*** Opening of Data for this exercise ***
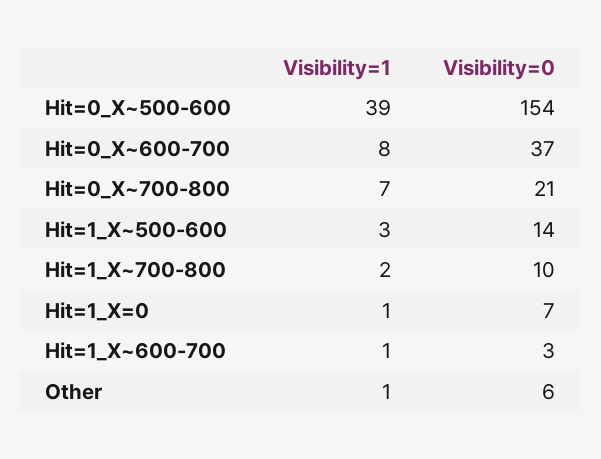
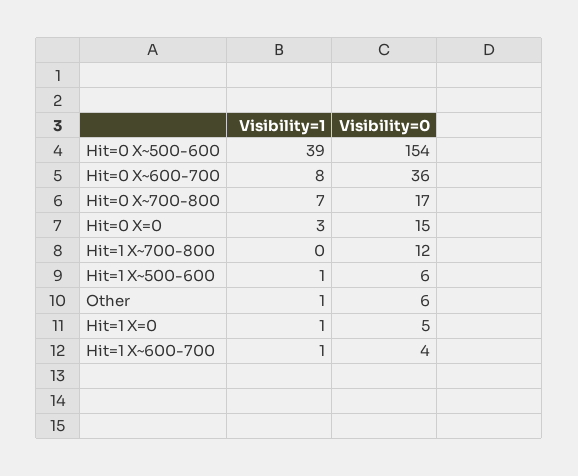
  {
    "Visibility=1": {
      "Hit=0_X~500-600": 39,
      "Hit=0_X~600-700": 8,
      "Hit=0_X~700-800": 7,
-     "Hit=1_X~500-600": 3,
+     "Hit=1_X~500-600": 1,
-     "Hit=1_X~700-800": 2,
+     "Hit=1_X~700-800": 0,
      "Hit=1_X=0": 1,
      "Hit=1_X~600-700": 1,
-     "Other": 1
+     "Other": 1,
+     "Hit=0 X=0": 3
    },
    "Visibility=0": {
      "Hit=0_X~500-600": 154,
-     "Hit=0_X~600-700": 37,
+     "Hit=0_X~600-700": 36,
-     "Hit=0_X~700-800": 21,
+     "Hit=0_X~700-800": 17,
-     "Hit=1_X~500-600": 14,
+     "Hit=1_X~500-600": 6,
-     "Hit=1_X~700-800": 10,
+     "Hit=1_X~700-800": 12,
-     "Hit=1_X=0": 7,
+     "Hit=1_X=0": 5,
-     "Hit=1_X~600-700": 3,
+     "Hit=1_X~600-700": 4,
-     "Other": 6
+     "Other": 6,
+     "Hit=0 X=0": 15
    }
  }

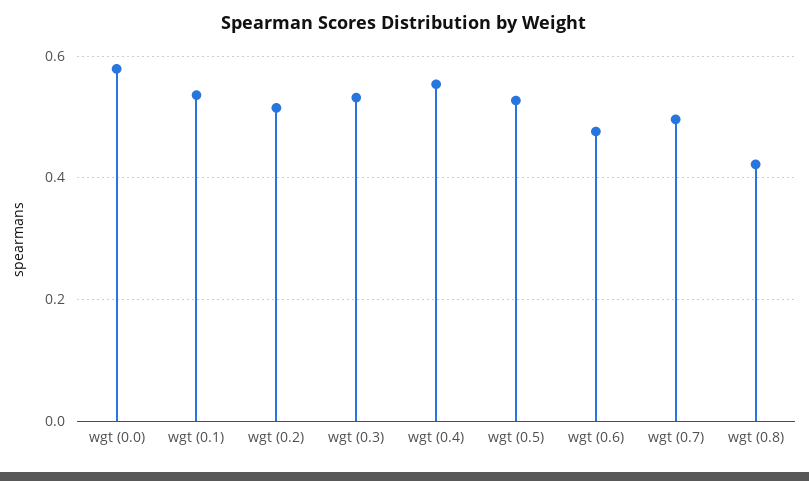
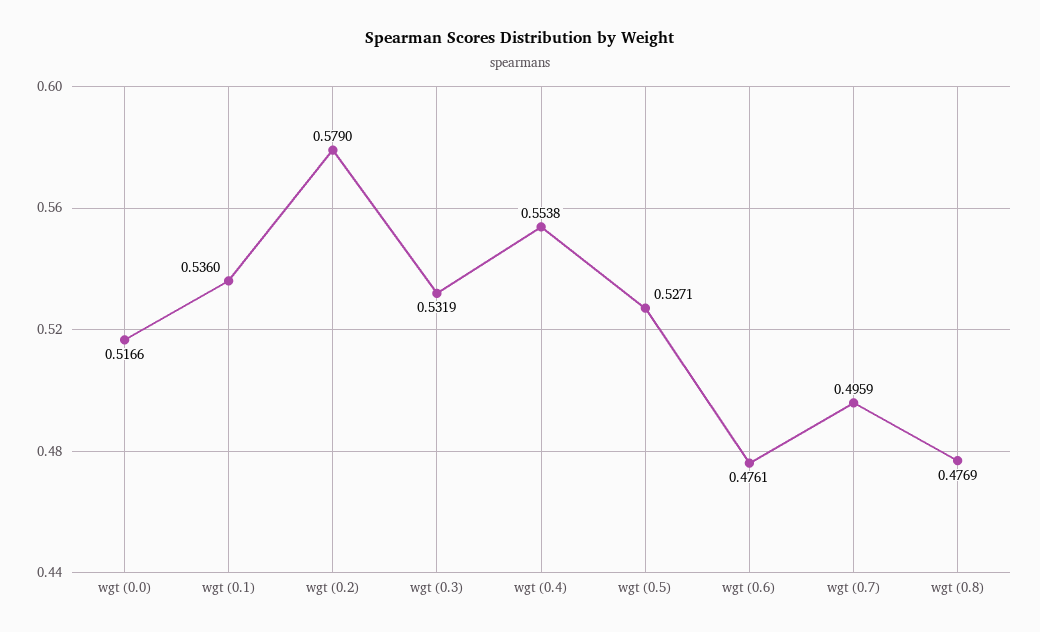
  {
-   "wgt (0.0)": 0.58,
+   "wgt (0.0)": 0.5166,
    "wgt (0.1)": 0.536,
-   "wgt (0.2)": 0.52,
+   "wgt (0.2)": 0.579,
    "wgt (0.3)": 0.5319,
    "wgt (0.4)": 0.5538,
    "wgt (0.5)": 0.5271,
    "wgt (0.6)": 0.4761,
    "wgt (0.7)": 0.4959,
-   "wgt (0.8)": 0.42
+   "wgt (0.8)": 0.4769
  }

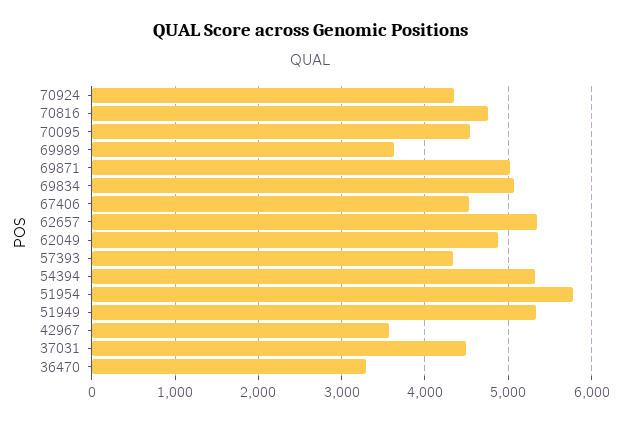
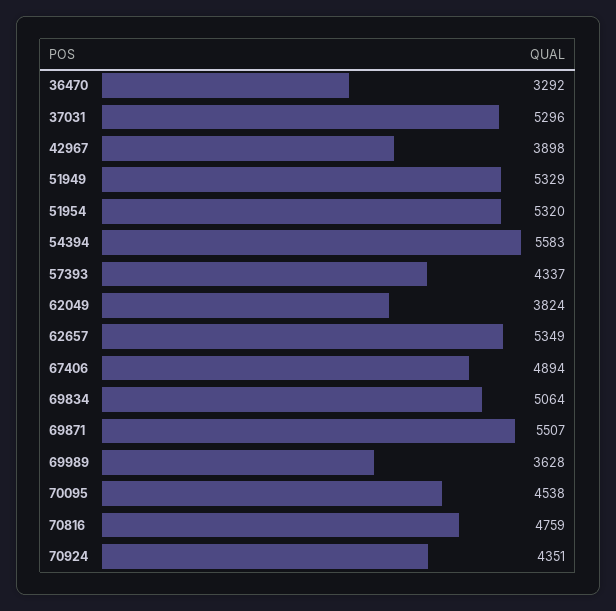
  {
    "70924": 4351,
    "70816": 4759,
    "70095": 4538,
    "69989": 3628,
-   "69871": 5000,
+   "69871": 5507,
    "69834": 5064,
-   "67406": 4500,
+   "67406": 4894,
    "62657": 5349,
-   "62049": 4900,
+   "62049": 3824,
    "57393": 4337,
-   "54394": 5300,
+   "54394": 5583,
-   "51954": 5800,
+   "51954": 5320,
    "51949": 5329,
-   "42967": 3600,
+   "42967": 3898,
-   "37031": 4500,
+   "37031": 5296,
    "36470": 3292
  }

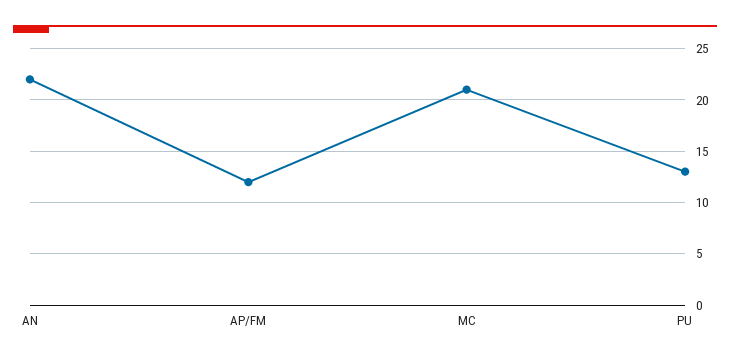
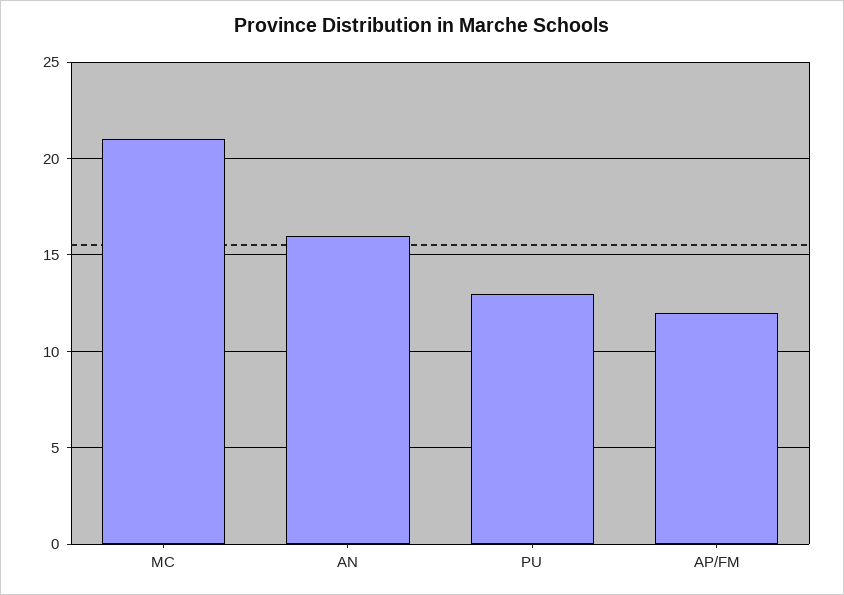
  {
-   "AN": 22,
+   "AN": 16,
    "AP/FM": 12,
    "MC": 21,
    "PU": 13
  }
*** Close of Data for this exercise ***
## Try it:
Everything in the records goes into your answer exactly, except the pictures.

## Solution to the problem:
  {
    "Visibility=1": {
      "Hit=0_X~500-600": 39,
      "Hit=0_X~600-700": 8,
      "Hit=0_X~700-800": 7,
-     "Hit=1_X~500-600": 3,
+     "Hit=1_X~500-600": 1,
-     "Hit=1_X~700-800": 2,
+     "Hit=1_X~700-800": 0,
      "Hit=1_X=0": 1,
      "Hit=1_X~600-700": 1,
-     "Other": 1
+     "Other": 1,
+     "Hit=0 X=0": 3
    },
    "Visibility=0": {
      "Hit=0_X~500-600": 154,
-     "Hit=0_X~600-700": 37,
+     "Hit=0_X~600-700": 36,
-     "Hit=0_X~700-800": 21,
+     "Hit=0_X~700-800": 17,
-     "Hit=1_X~500-600": 14,
+     "Hit=1_X~500-600": 6,
-     "Hit=1_X~700-800": 10,
+     "Hit=1_X~700-800": 12,
-     "Hit=1_X=0": 7,
+     "Hit=1_X=0": 5,
-     "Hit=1_X~600-700": 3,
+     "Hit=1_X~600-700": 4,
-     "Other": 6
+     "Other": 6,
+     "Hit=0 X=0": 15
    }
  }

  {
-   "wgt (0.0)": 0.58,
+   "wgt (0.0)": 0.5166,
    "wgt (0.1)": 0.536,
-   "wgt (0.2)": 0.52,
+   "wgt (0.2)": 0.579,
    "wgt (0.3)": 0.5319,
    "wgt (0.4)": 0.5538,
    "wgt (0.5)": 0.5271,
    "wgt (0.6)": 0.4761,
    "wgt (0.7)": 0.4959,
-   "wgt (0.8)": 0.42
+   "wgt (0.8)": 0.4769
  }

  {
    "70924": 4351,
    "70816": 4759,
    "70095": 4538,
    "69989": 3628,
-   "69871": 5000,
+   "69871": 5507,
    "69834": 5064,
-   "67406": 4500,
+   "67406": 4894,
    "62657": 5349,
-   "62049": 4900,
+   "62049": 3824,
    "57393": 4337,
-   "54394": 5300,
+   "54394": 5583,
-   "51954": 5800,
+   "51954": 5320,
    "51949": 5329,
-   "42967": 3600,
+   "42967": 3898,
-   "37031": 4500,
+   "37031": 5296,
    "36470": 3292
  }

  {
-   "AN": 22,
+   "AN": 16,
    "AP/FM": 12,
    "MC": 21,
    "PU": 13
  }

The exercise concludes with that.